↓

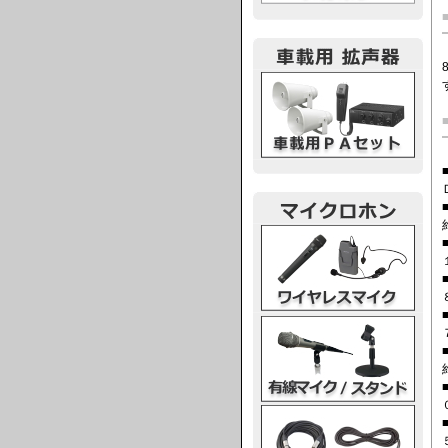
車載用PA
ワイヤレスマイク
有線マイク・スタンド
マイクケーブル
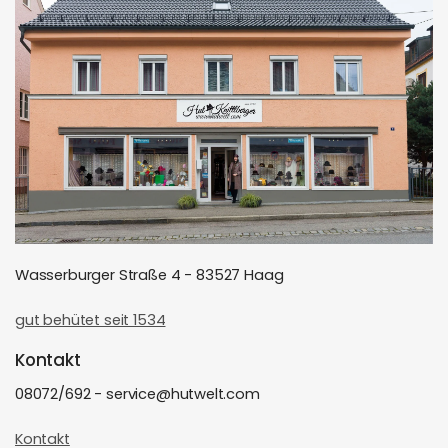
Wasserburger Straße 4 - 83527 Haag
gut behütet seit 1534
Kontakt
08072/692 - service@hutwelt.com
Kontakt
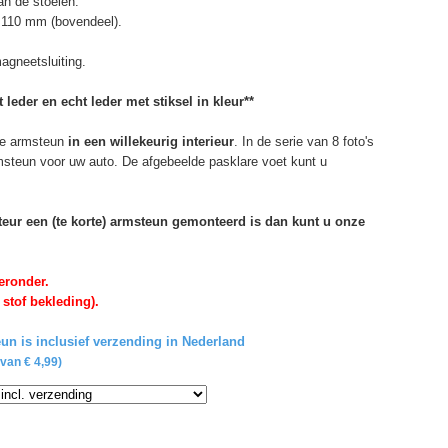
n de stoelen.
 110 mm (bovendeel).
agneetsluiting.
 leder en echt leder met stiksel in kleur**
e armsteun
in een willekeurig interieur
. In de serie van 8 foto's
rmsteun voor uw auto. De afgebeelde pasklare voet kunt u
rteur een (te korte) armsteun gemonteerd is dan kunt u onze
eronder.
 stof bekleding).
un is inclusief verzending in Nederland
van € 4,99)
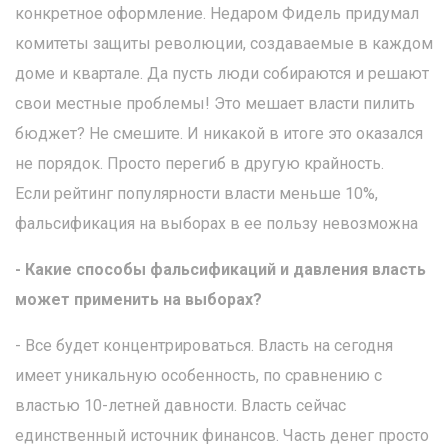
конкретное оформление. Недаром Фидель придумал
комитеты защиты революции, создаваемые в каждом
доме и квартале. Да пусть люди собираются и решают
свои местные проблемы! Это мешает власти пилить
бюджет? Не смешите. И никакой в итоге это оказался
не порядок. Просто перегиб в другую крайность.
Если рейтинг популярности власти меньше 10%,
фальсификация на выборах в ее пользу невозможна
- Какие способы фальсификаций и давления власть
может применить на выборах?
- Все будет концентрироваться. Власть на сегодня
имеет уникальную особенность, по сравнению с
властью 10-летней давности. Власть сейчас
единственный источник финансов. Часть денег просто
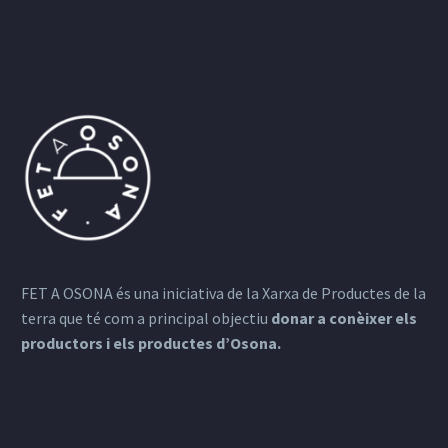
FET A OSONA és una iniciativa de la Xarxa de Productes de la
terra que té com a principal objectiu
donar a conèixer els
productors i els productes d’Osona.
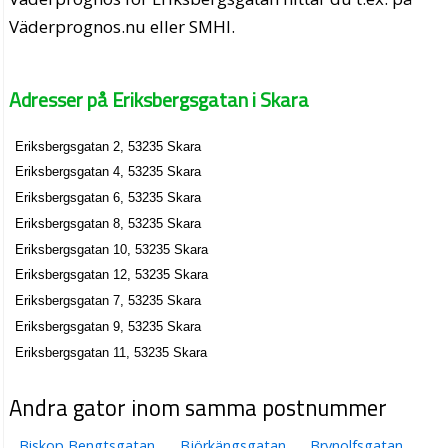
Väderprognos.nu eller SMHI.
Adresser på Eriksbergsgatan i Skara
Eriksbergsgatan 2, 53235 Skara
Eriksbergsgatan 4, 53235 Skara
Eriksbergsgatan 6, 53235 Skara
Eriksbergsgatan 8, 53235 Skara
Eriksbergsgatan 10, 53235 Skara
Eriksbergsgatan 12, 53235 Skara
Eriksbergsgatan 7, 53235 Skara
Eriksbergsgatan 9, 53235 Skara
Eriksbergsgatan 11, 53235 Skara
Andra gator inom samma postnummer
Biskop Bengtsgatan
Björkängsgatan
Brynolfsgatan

↑

▶ [What the exercise asks]
Please return the text of every entry above, line for line and unchanged, leaving out the pictures.

▶ [Exercise output]
車載用PA
ワイヤレスマイク
有線マイク・スタンド
マイクケーブル
Wasserburger Straße 4 - 83527 Haag
gut behütet seit 1534
Kontakt
08072/692 - service@hutwelt.com
Kontakt
n de stoelen.
 110 mm (bovendeel).
agneetsluiting.
 leder en echt leder met stiksel in kleur**
e armsteun
in een willekeurig interieur
. In de serie van 8 foto's
rmsteun voor uw auto. De afgebeelde pasklare voet kunt u
rteur een (te korte) armsteun gemonteerd is dan kunt u onze
eronder.
 stof bekleding).
un is inclusief verzending in Nederland
van € 4,99)
конкретное оформление. Недаром Фидель придумал
комитеты защиты революции, создаваемые в каждом
доме и квартале. Да пусть люди собираются и решают
свои местные проблемы! Это мешает власти пилить
бюджет? Не смешите. И никакой в итоге это оказался
не порядок. Просто перегиб в другую крайность.
Если рейтинг популярности власти меньше 10%,
фальсификация на выборах в ее пользу невозможна
- Какие способы фальсификаций и давления власть
может применить на выборах?
- Все будет концентрироваться. Власть на сегодня
имеет уникальную особенность, по сравнению с
властью 10-летней давности. Власть сейчас
единственный источник финансов. Часть денег просто
FET A OSONA és una iniciativa de la Xarxa de Productes de la
terra que té com a principal objectiu
donar a conèixer els
productors i els productes d’Osona.
Väderprognos.nu eller SMHI.
Adresser på Eriksbergsgatan i Skara
Eriksbergsgatan 2, 53235 Skara
Eriksbergsgatan 4, 53235 Skara
Eriksbergsgatan 6, 53235 Skara
Eriksbergsgatan 8, 53235 Skara
Eriksbergsgatan 10, 53235 Skara
Eriksbergsgatan 12, 53235 Skara
Eriksbergsgatan 7, 53235 Skara
Eriksbergsgatan 9, 53235 Skara
Eriksbergsgatan 11, 53235 Skara
Andra gator inom samma postnummer
Biskop Bengtsgatan
Björkängsgatan
Brynolfsgatan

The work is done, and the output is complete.